(Items listed in a dataset)
----
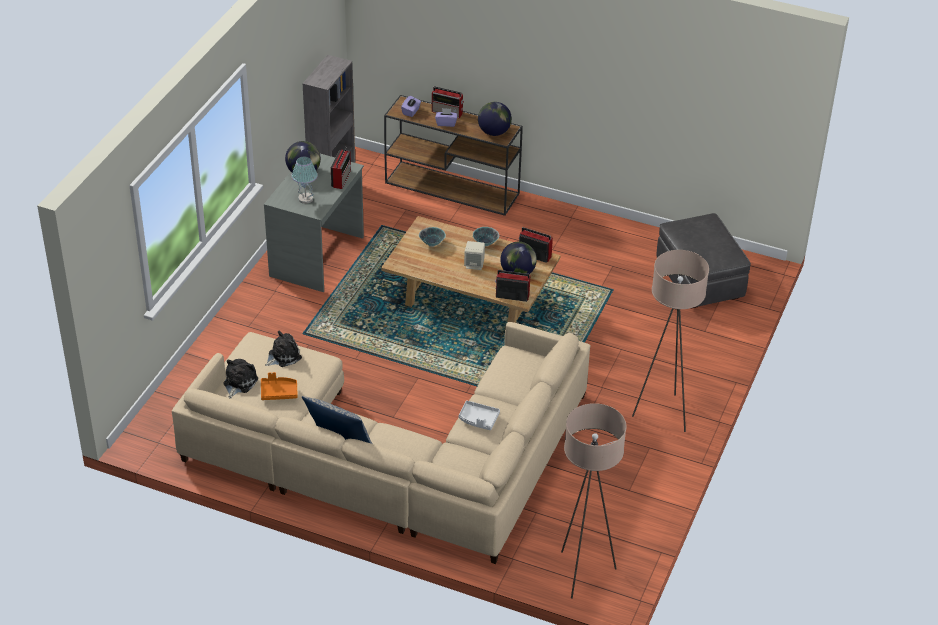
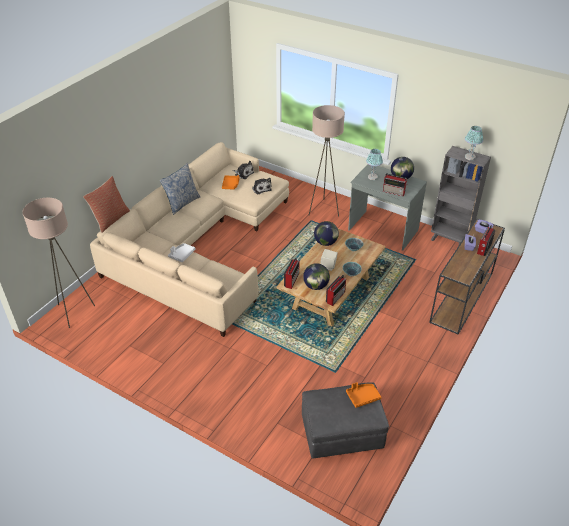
camera: 100 degrees right, 0 degrees up
(332, 70) = (469, 157): none -> table lamp
(452, 483) = (110, 219): none -> pillow
(494, 132) = (459, 269): globe -> globe (326, 242)
(663, 414) = (193, 377): beige floor lamp -> beige floor lamp (323, 210)
(687, 228) = (362, 397): none -> orange tray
----
Copy every line above exactly, leaving no picture in the copy.

camera: 100 degrees right, 0 degrees up
(332, 70) = (469, 157): none -> table lamp
(452, 483) = (110, 219): none -> pillow
(494, 132) = (459, 269): globe -> globe (326, 242)
(663, 414) = (193, 377): beige floor lamp -> beige floor lamp (323, 210)
(687, 228) = (362, 397): none -> orange tray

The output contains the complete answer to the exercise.